Talk about bad timing. Johnson & Johnson (NYSE: JNJ) hosted an analyst day amid a recall of children's drugs and a congressional investigation. Fortunately, the confab with analysts was about its medical devices, so it was easy to dodge questions about its drugs.

Johnson & Johnson's drug-eluting stents get a lot of attention, probably because of the fierce four-way competition with Boston Scientific (NYSE: BSX), Medtronic (NYSE: MDT), and Abbott Labs (NYSE: ABT), but there's a lot more to the company's medical device side than stents. In fact, sales of medical devices and diagnostics topped drug sales at the health-care giant last year.

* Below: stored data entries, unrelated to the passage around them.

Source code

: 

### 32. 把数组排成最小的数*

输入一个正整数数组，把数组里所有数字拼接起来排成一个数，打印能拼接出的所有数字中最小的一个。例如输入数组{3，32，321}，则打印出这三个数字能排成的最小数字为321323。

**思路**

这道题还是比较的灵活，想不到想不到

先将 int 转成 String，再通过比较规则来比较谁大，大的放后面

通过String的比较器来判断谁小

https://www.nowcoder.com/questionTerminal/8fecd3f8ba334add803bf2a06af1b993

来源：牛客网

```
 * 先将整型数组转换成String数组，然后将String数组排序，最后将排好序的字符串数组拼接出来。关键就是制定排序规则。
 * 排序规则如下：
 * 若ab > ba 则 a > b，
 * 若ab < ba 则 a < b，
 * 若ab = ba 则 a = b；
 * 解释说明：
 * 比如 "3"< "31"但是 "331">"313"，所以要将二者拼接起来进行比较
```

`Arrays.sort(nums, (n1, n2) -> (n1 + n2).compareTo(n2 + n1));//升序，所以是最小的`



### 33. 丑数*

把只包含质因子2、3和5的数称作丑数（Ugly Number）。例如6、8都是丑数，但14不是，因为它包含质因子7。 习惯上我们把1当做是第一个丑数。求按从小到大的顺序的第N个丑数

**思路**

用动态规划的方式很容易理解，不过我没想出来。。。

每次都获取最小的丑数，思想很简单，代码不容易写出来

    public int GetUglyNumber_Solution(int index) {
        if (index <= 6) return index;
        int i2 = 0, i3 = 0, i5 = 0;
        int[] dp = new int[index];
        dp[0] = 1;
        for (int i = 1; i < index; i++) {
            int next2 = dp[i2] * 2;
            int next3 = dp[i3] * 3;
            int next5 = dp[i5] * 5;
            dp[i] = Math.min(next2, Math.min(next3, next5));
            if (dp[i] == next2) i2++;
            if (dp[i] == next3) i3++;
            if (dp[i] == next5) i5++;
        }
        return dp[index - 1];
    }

The company has already received more than a dozen approvals from regulatory agencies this year and expects to make 80 requests to approve medical devices over the next two years.

Given the growth, investors should focus on medical devices, but it's a little difficult to pinpoint exactly where the growth is coming from because the divisions sell so many products that presumably don't register high sales individually. In the first quarter, for instance, Johnson & Johnson broke out sales for 12 different drugs, but lumped all the medical-device sales into their respective franchises. The only sales that were broken out were the drug-eluting stents, which slipped substantially.

Johnson & Johnson hopes its new drug-eluting stent, Nevo, will breathe new life into the Cordis franchise, which saw year-over-year sales slip 3.3% last quarter at constant currencies. Johnson & Johnson has already filed for approval in Europe and will apply for approval in the U.S. and Japan, which usually require more data, by 2012.

Johnson & Johnson's movement in medical devices and diagnostics is headed in the right direction, but whether Johnson & Johnson is a buy depends a lot on how it handles its current drug problem. Unfortunately investors can't have one without the other.